There are companies and analytic firms that help various businesses and institutions identify connections between entities to prevent business risks or other regulatory violations. They enable clients to uncover hidden connections between entities and meet stringent regulatory accountability standards. They verify compliance with the BIS SO rule, thus including the same comprehensive data on ownership, methodology, and shareholder percentages. By leveraging corporate data from around the world, this model protects against potential regulatory risk and also provides immediate reach, flexible integration, and a proven methodology. It also checks entities against sanctions lists imposed by the United States, European Union countries or the United Kingdom, automatically marking those subject to sanctions and companies associated with them.
The process that takes place thanks to the solutions used by can be described in 4 stages:
– Collecting billions of documents from multiple databases (various types of company registers, customs and trade registers)
– Data analysis by the system, identification of names and combining information about the same people or companies
– Building graphical maps of relationships between entities, showing their connections: financial, ownership or transactional
– Detection of potential risks by the system: connections with sanctioned companies, money laundering risks, corruption, hidden ownership links and conflicts of interest.
In this way, there is possible rapid detection of complex and hidden connections between different business entities and risks, based on the largest databases commercially available.
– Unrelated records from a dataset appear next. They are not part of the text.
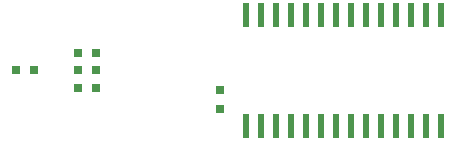
<source format=gbp>
G04 #@! TF.GenerationSoftware,KiCad,Pcbnew,(5.0.2)-1*
G04 #@! TF.CreationDate,2020-02-29T00:21:09+09:00*
G04 #@! TF.ProjectId,House,486f7573-652e-46b6-9963-61645f706362,rev?*
G04 #@! TF.SameCoordinates,Original*
G04 #@! TF.FileFunction,Paste,Bot*
G04 #@! TF.FilePolarity,Positive*
%FSLAX46Y46*%
G04 Gerber Fmt 4.6, Leading zero omitted, Abs format (unit mm)*
G04 Created by KiCad (PCBNEW (5.0.2)-1) date 2020/02/29 0:21:09*
%MOMM*%
%LPD*%
G01*
G04 APERTURE LIST*
%ADD10R,0.600000X2.000000*%
%ADD11R,0.800000X0.800000*%
G04 APERTURE END LIST*
D10*
G04 #@! TO.C,U1*
X139245000Y-85300000D03*
X140515000Y-85300000D03*
X141785000Y-85300000D03*
X143055000Y-85300000D03*
X144325000Y-85300000D03*
X145595000Y-85300000D03*
X146865000Y-85300000D03*
X148135000Y-85300000D03*
X149405000Y-85300000D03*
X150675000Y-85300000D03*
X151945000Y-85300000D03*
X153215000Y-85300000D03*
X154485000Y-85300000D03*
X155755000Y-85300000D03*
X155755000Y-94700000D03*
X154485000Y-94700000D03*
X153215000Y-94700000D03*
X151945000Y-94700000D03*
X150675000Y-94700000D03*
X149405000Y-94700000D03*
X148135000Y-94700000D03*
X146865000Y-94700000D03*
X145595000Y-94700000D03*
X144325000Y-94700000D03*
X143055000Y-94700000D03*
X141785000Y-94700000D03*
X140515000Y-94700000D03*
X139245000Y-94700000D03*
G04 #@! TD*
D11*
G04 #@! TO.C,R1*
X126550000Y-91500000D03*
X124950000Y-91500000D03*
G04 #@! TD*
G04 #@! TO.C,R2*
X124950000Y-90000000D03*
X126550000Y-90000000D03*
G04 #@! TD*
G04 #@! TO.C,R3*
X126550000Y-88500000D03*
X124950000Y-88500000D03*
G04 #@! TD*
G04 #@! TO.C,D28*
X119700000Y-90000000D03*
X121300000Y-90000000D03*
G04 #@! TD*
G04 #@! TO.C,C1*
X137000000Y-91700000D03*
X137000000Y-93300000D03*
G04 #@! TD*
M02*

</source>
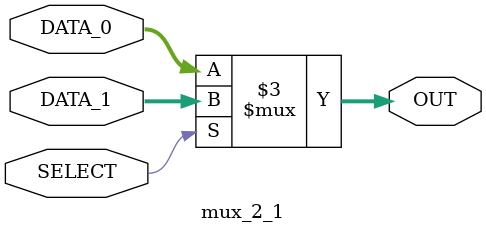
<source format=v>
module mux_2_1 #(parameter W = 4)(
  input wire [W-1:0] DATA_0,DATA_1,
  input wire SELECT,
  output reg [W-1:0] OUT
);

always @(*) begin
	if (SELECT)
		OUT <= DATA_1;
	else
		OUT <= DATA_0;
end
endmodule
</source>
In addition to using the above solutions, there are provided recommendations to clients, which can be defined in the following few steps:
– building a complete picture of the ownership of all trading partners
– identification of connections with sanctions lists
– aggregating the shares of individual owners to calculate the overall percentage
– verification if any of the owners have strict restrictions, then they will apply
– carrying out documentation of the entire process
– mapping: all entities
– updating various types of compliance systems
– implementation of tools for analyzing the ownership structure.